My question is though, should our denomination allow other denominations to dictate our theology. Who gives us our commission? The purpose of our movement was to give the three angels messages to every nation, tongue and people. Nehemiah's commission was to rebuild the broken city and walls of Jerusalem, and in so doing, he was tempted to dialogue with neighboring religious brothers who did not agree with his methods. What was his response? Remembering that the very reason Jerusalem was in ruins was because Israel had fraternized with the surrounding nations and become one with them, he sought the Lord in prayer, worked day and night, and refused to dialogue with his neighbors. See Nehemiah 4.
As a distinctive protestant religion, we have dialogued with the Sunday churches and we have become no more original than they. As our church stands now, I don’t see how it is relevant to the world. The church isn't special anymore. Everything we do, everyone else does. And since we appear to be no more original than any other religion, I wonder about the relevancy of being a separate denomination and what we think we will accomplish by keeping this church alive in its present condition. Are we providing relevant answers to today’s concerns? No! We have been given the answers and we are not speaking up! It isn’t like we have anything to lose, we don’t have a pre-eminent position among the other churches, and we aren't a political force to be reckoned with.
What is the solution to our state? Fortunately, we don’t have to think up a response. We already have the script. It is laid out for us in the book Great Controversy. If we open up our mouths to repeat the script in the strongly worded language we have been counseled to speak, then we will be relevant. If we don’t, why do we exist?

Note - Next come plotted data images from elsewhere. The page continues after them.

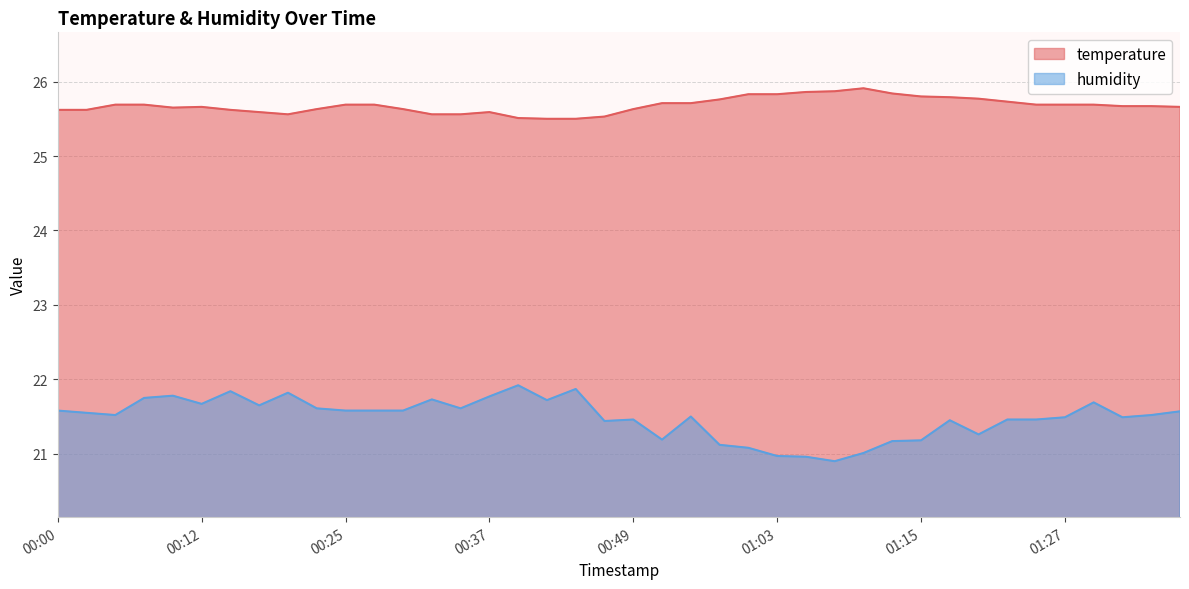

At which category does the chart reach its peak across all series?

01:10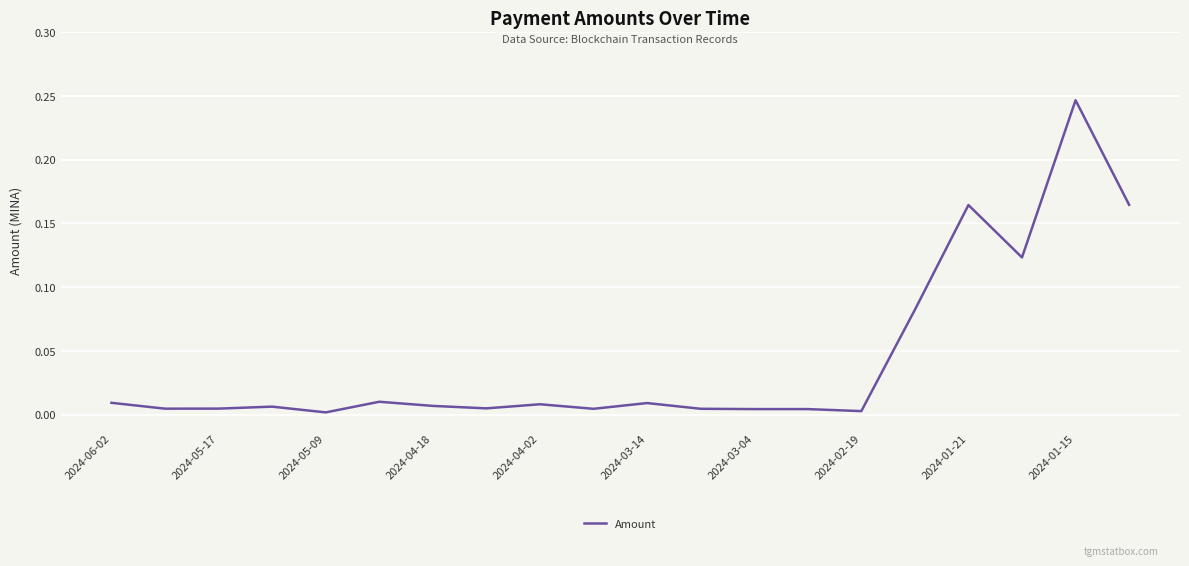

Does the chart have visible grid lines?

Yes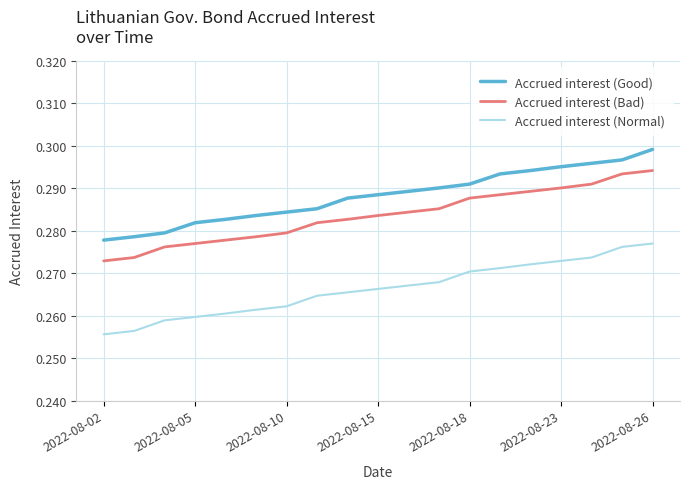

True or false: Accrued interest (Good) and Accrued interest (Normal) intersect in this chart.

False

Secretly, I have been laying all of my eggs into the kooky basket. By kooky, I mean accepting the messages of Ellen White, as inspired by Jesus Christ, without apologies. Secretly, I say, because I am scared to spread a message my life doesn’t reflect. Or, my life may reflect it today, and not tomorrow. Yet, as I survey the canvas of these past few years, I have decided there is never a more needed time to stand up for the original Adventist message, our relevant message, as given to the Adventist Church in the book Great Controversy. It is time to put away our watered down Great Hope and pass out Great Controversy or Great Controversy-like DVDs (I am partial to Walter Veith’s Total Onslaught series, myself). If we don’t, we will find ourselves swept away for a more relevant voice box, maybe even replaced by the more relevant “rocks” who will cry out.
I am the church, you are the church, what are we going to do about ourselves? Take to heart this passage from Luke 13: 6-9:
A man had a fig tree that was planted in his vineyard. He came looking for fruit on it and found none. He told the vineyard worker, “Listen, for three years I have come looking for fruit on this fig tree and haven’t found any. Cut it down? Why should it even waste the soil? But he replied to him, “Sir, leave it this year also, until I dig around it and fertilize it. Perhaps it will bear fruit next year, but if not, you can cut it down.
My friends, if we do not warn the world with the straight warnings of the Lord, one day we, like the Israelites of old, will be carried away by a gruesome captivity, with no hope.